◆ **WHAT YOU ARE ASKED TO DO**
Copy out, character for character, every line from the start of the rows below up to and including the line with "Подпишитесь на самые выгодные предложения".

START GIVEN INFORMATION

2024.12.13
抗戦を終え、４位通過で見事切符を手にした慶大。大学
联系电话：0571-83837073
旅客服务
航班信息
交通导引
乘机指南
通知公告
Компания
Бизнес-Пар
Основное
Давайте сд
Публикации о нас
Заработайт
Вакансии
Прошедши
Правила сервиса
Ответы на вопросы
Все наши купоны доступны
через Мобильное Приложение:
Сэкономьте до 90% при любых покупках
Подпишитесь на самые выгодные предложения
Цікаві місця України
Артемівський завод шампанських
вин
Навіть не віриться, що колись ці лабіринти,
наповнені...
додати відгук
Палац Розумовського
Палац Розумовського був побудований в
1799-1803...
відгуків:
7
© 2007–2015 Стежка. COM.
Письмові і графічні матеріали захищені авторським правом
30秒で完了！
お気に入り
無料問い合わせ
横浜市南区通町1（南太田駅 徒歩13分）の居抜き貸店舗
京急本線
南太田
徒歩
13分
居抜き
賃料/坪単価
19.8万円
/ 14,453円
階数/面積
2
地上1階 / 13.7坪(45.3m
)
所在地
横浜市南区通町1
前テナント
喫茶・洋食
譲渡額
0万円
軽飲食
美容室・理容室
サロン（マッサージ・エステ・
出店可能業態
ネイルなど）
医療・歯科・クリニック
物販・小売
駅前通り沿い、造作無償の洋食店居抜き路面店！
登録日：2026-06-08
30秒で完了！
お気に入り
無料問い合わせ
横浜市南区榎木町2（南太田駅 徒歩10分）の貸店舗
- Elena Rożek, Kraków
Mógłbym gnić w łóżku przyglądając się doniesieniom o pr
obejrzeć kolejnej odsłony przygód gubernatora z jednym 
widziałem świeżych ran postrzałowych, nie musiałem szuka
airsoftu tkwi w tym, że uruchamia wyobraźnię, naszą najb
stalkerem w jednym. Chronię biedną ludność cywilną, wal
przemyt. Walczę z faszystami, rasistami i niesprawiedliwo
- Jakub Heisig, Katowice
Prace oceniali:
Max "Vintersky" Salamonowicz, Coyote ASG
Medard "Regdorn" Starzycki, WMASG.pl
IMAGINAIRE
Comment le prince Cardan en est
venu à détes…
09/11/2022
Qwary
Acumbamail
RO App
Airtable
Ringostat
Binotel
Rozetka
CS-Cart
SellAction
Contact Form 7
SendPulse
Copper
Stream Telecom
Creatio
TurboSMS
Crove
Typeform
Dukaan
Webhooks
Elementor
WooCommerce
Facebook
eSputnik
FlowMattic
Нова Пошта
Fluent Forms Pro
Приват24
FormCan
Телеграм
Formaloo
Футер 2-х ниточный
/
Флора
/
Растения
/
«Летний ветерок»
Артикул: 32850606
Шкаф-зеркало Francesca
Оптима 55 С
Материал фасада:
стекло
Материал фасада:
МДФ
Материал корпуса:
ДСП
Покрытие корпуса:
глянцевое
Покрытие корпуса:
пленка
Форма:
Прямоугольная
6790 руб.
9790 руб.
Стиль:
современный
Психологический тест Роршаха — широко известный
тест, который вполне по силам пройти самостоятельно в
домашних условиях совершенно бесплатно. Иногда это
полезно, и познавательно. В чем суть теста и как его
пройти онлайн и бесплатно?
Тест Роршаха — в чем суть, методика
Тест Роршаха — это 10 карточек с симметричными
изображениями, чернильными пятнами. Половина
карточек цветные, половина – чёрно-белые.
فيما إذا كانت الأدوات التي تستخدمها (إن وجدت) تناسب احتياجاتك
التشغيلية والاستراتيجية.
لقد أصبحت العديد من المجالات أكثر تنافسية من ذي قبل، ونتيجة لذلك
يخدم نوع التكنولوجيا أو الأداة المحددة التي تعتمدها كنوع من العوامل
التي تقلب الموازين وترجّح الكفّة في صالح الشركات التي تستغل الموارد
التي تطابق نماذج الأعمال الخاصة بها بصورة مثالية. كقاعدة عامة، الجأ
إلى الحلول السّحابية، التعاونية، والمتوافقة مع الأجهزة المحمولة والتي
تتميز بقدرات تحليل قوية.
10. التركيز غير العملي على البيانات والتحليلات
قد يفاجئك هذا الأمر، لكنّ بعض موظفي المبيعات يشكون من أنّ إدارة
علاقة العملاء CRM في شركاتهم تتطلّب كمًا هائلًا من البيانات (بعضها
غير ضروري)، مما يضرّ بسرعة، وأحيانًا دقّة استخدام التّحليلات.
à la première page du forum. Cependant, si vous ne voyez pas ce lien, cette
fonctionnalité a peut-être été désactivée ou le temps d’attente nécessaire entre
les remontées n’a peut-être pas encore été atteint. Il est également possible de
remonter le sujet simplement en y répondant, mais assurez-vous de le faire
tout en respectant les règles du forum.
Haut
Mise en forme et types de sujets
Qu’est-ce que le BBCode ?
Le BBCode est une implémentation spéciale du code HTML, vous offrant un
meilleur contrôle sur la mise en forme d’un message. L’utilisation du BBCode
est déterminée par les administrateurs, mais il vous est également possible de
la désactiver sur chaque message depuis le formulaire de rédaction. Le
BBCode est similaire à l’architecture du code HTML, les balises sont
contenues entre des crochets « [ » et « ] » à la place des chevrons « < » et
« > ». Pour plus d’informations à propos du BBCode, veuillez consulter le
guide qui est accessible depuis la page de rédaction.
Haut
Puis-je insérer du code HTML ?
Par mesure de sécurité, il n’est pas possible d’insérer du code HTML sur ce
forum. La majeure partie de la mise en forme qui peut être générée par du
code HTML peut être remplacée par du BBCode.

END GIVEN INFORMATION

◆ **OUTPUT OF THE TASK**
2024.12.13
抗戦を終え、４位通過で見事切符を手にした慶大。大学
联系电话：0571-83837073
旅客服务
航班信息
交通导引
乘机指南
通知公告
Компания
Бизнес-Пар
Основное
Давайте сд
Публикации о нас
Заработайт
Вакансии
Прошедши
Правила сервиса
Ответы на вопросы
Все наши купоны доступны
через Мобильное Приложение:
Сэкономьте до 90% при любых покупках
Подпишитесь на самые выгодные предложения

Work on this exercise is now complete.